Five Questions with Environmental Educator Theo Combos
From North Carolina to California to Alaska – NC State College of Natural Resources graduate empowers youth outdoors.
Theo Combos graduated with a degree in Parks, Recreation and Tourism Management in December of 2018. Since then, he’s worked in environmental education positions around the country. We sat down to talk with him about his unique experiences in this field.
What inspired you to study Parks, Recreation and Tourism?
As a young boy I would tell my mom that one day I wanted to “get paid to have fun.” When I was accepted into North Carolina State University, I assumed that you could not have a profession that enables you to work outdoors in exciting environments.
I quickly realized how silly this approach was and that I needed to pursue what I was passionate about – working outdoors and working with people. This realization led me to transfer to the College of Natural Resources to pursue a degree in Parks, Recreation, and Tourism management. I knew I had “arrived” when I fit right into the small, connected classrooms and began to develop relationships with both my peers and professors. I felt so thankful to be in a school where the professors were passionate, personal, and really cared not only about seeing their students be successful but also that they were healthy and happy.

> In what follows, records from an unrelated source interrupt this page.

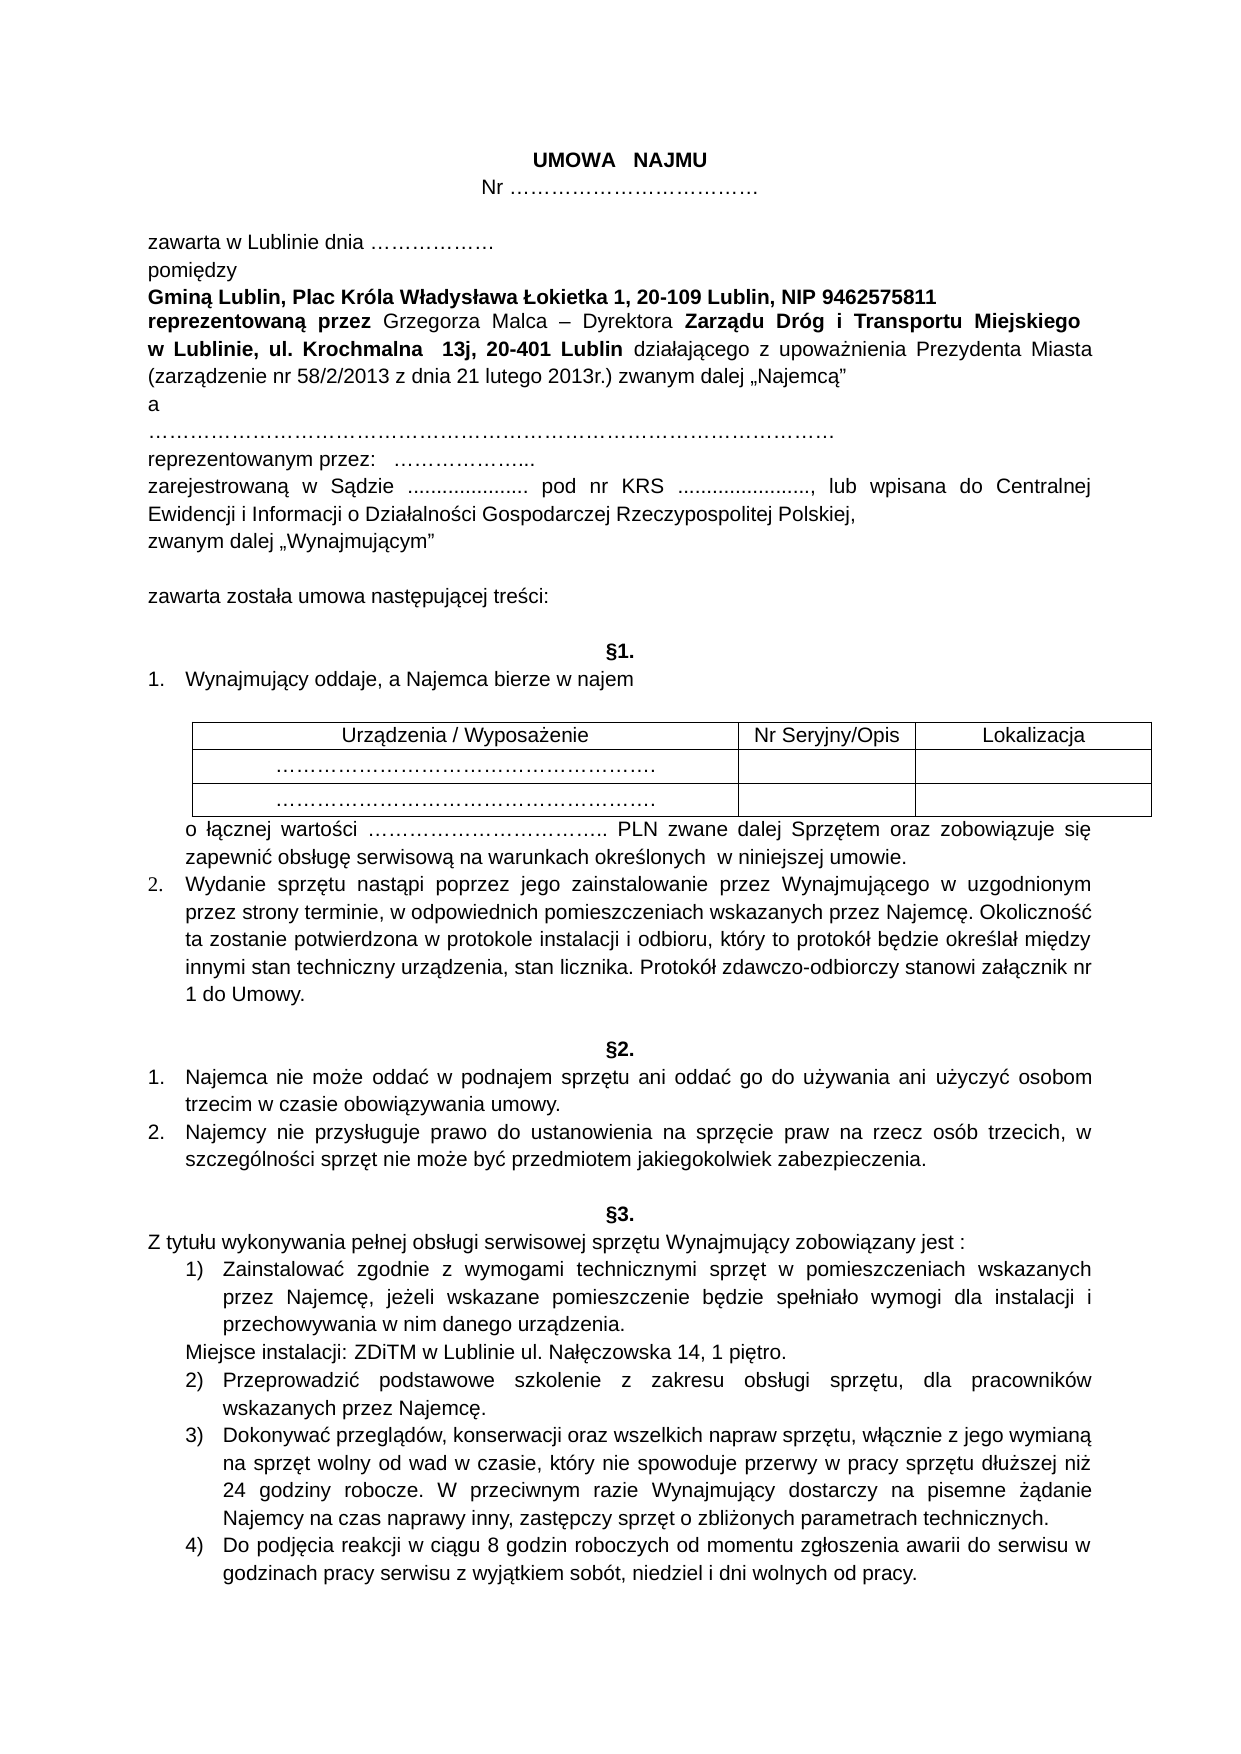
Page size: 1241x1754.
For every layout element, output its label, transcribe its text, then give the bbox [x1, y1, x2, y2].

table_header Lokalizacja [916, 723, 1151, 749]
list Dokonywać przeglądów, konserwacji oraz wszelkich napraw sprzętu, włącznie z jego wymianą na sprzęt wolny od wad w czasie, który nie spowoduje przerwy w pracy sprzętu dłuższej niż 24 godziny robocze. W przeciwnym razie Wynajmujący dostarczy na pisemne żądanie Najemcy na czas naprawy inny, zastępczy sprzęt o zbliżonych parametrach technicznych. [185, 1423, 1093, 1529]
text ……………………………………………………………………………………… [148, 419, 1093, 443]
table_cell [916, 784, 1151, 816]
text reprezentowanym przez: ………………... [148, 447, 1093, 471]
text Miejsce instalacji: ZDiTM w Lublinie ul. Nałęczowska 14, 1 piętro. [185, 1340, 1093, 1364]
text o łącznej wartości …………………………….. PLN zwane dalej Sprzętem oraz zobowiązuje się zapewnić obsługę serwisową na warunkach określonych w niniejszej umowie. [185, 817, 1093, 868]
text §3. [148, 1202, 1093, 1226]
list Najemcy nie przysługuje prawo do ustanowienia na sprzęcie praw na rzecz osób trzecich, w szczególności sprzęt nie może być przedmiotem jakiegokolwiek zabezpieczenia. [148, 1120, 1093, 1171]
text pomiędzy [148, 258, 1093, 282]
table_header Urządzenia / Wyposażenie [193, 723, 738, 749]
list Przeprowadzić podstawowe szkolenie z zakresu obsługi sprzętu, dla pracowników wskazanych przez Najemcę. [185, 1368, 1093, 1419]
table_cell [739, 784, 915, 816]
list Wydanie sprzętu nastąpi poprzez jego zainstalowanie przez Wynajmującego w uzgodnionym przez strony terminie, w odpowiednich pomieszczeniach wskazanych przez Najemcę. Okoliczność ta zostanie potwierdzona w protokole instalacji i odbioru, który to protokół będzie określał między innymi stan techniczny urządzenia, stan licznika. Protokół zdawczo-odbiorczy stanowi załącznik nr 1 do Umowy. [148, 872, 1093, 1006]
table_header Nr Seryjny/Opis [739, 723, 915, 749]
text zawarta w Lublinie dnia ……………… [148, 230, 1093, 254]
table_cell ………………………………………………. [193, 784, 738, 816]
list Wynajmujący oddaje, a Najemca bierze w najem [148, 667, 1093, 691]
text Nr ……………………………… [148, 175, 1093, 199]
text reprezentowaną przez Grzegorza Malca – Dyrektora Zarządu Dróg i Transportu Miejskiego w Lublinie, ul. Krochmalna 13j, 20-401 Lublin działającego z upoważnienia Prezydenta Miasta (zarządzenie nr 58/2/2013 z dnia 21 lutego 2013r.) zwanym dalej „Najemcą” [148, 309, 1093, 388]
text zawarta została umowa następującej treści: [148, 584, 1093, 608]
text UMOWA NAJMU [148, 148, 1093, 172]
text a [148, 392, 1093, 416]
text §2. [148, 1037, 1093, 1061]
table_cell [916, 750, 1151, 783]
list Najemca nie może oddać w podnajem sprzętu ani oddać go do używania ani użyczyć osobom trzecim w czasie obowiązywania umowy. [148, 1065, 1093, 1116]
list Zainstalować zgodnie z wymogami technicznymi sprzęt w pomieszczeniach wskazanych przez Najemcę, jeżeli wskazane pomieszczenie będzie spełniało wymogi dla instalacji i przechowywania w nim danego urządzenia. [185, 1257, 1093, 1336]
text §1. [148, 639, 1093, 663]
text zarejestrowaną w Sądzie ..................... pod nr KRS ......................., lub wpisana do Centralnej Ewidencji i Informacji o Działalności Gospodarczej Rzeczypospolitej Polskiej, [148, 474, 1093, 526]
table_cell ………………………………………………. [193, 750, 738, 783]
text zwanym dalej „Wynajmującym” [148, 529, 1093, 553]
list Do podjęcia reakcji w ciągu 8 godzin roboczych od momentu zgłoszenia awarii do serwisu w godzinach pracy serwisu z wyjątkiem sobót, niedziel i dni wolnych od pracy. [185, 1533, 1093, 1584]
table_cell [739, 750, 915, 783]
text Z tytułu wykonywania pełnej obsługi serwisowej sprzętu Wynajmujący zobowiązany jest : [148, 1230, 1093, 1254]
text Gminą Lublin, Plac Króla Władysława Łokietka 1, 20-109 Lublin, NIP 9462575811 [148, 285, 1093, 309]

What experiences have you had working in environmental education?
I graduated in December of 2018 and immediately moved to the Southern California mountains to work in environmental education. Being able to connect my love for the outdoors and for nature with students of various upbringings, socioeconomic backgrounds, and ethnicity was my heart’s delight. It was not often a day would go by that I would be out on a hike with the students on a trail and reflect on how THIS was my job!

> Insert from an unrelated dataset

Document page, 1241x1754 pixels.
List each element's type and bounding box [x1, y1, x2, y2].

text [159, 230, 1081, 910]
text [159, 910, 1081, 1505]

Towards the end of my contract in SoCal I stumbled across a position with the Student Conservation Association as a Highschool Trail Crew Leader. This was a chance to get a full-expense paid summer to explore “the last frontier”, Alaska, working with local high school youth on trails in incredible places on a daily basis. How could I say no? So I decided to fly out and participate in what I would say was the greatest summer of my life.
The entire month of June a co-leader and I worked with local youth in Palmer, Alaska to clear vegetation out of trail corridors on mountain bike trails in Government Peak Recreation Area. Our students got very close to one another and it was truly an enriching experience for all of us.
My second “hitch” of the summer went from mid-July to mid-August where an entirely different team and I (and ~1000 pounds of supplies and food) flew out to Katmai National Park where we helped clear the overgrown Dumpling Mountain trail. If you have ever seen a picture of a brown bear catching salmon out of a waterfall, there is a 95% chance this picture was taken at Katmai National Park.
This was a much harder experience, camping out every day and living with the students – being responsible for their physical and mental health. The challenge, however, made it all the more rewarding.
How have you applied what you learned in the College of Natural Resources to these experiences?
Through my experiences in southern California and Alaska, I utilized a significant amount of the education and knowledge I gained from the College of Natural Resources. I would say the most relevant courses were Outdoor Leadership and Adventure Leadership, taught by Susanne Morais. They taught me valuable skills in risk management, trip planning, team building and environmental education. Another class that helped me greatly was Interpretation in Recreation Services, where I learned how to provide interpretive programs that really make an impact on the viewers. I used these skills in my environmental education lessons and classes with my students out on the trails – something we did daily and called nature nuggets.
Lastly, my Leadership and Supervision class was immensely beneficial in Alaska. Every day we faced high-risk situations, utilizing swinging tools and living in wild and dangerous environments. Being a confident leader was key to ensure the success and safety of our students. I still remember vividly from that class that the greatest motivator for humans is recognition. I utilized this to recognize and encourage the students on the trail, increasing motivation and morale.
How were you able to impact communities through environmental education? How did this impact you?
Something that has recently become very apparent to me is the demographics that dominate the outdoor recreation and environmental education world: mostly Caucasians in the middle or upper class.
I absolutely adore the outdoors and spending my time in nature in various forms – trail running, mountain biking, snowboarding, etc. I want others to love and enjoy them as well, regardless of race, religion, sexual orientation, ethnicity, etc.
What’s the best piece of advice you could give to a current College of Natural Resources student?
Develop strong relationships with your professors! Don’t take it for granted that you are rubbing shoulders with some of the most brilliant minds in the entire world in their direct line of study! If they know you and know your passions, they’re much more likely to be able to line you up with a great career or connection they have. I plan on keeping in touch with many of my professors and using them as professional references for the years to come.
Secondly, I know there are tons of group projects and I totally understand why they can feel burdensome. I, however, learned to love them. Towards the end of college, it stopped becoming about making a good grade and it started becoming more about how could I best leave my impact on my community partner. It helped to connect you more to the project and to the partner as well as prepare you for the real world. The good grade would always come as a result!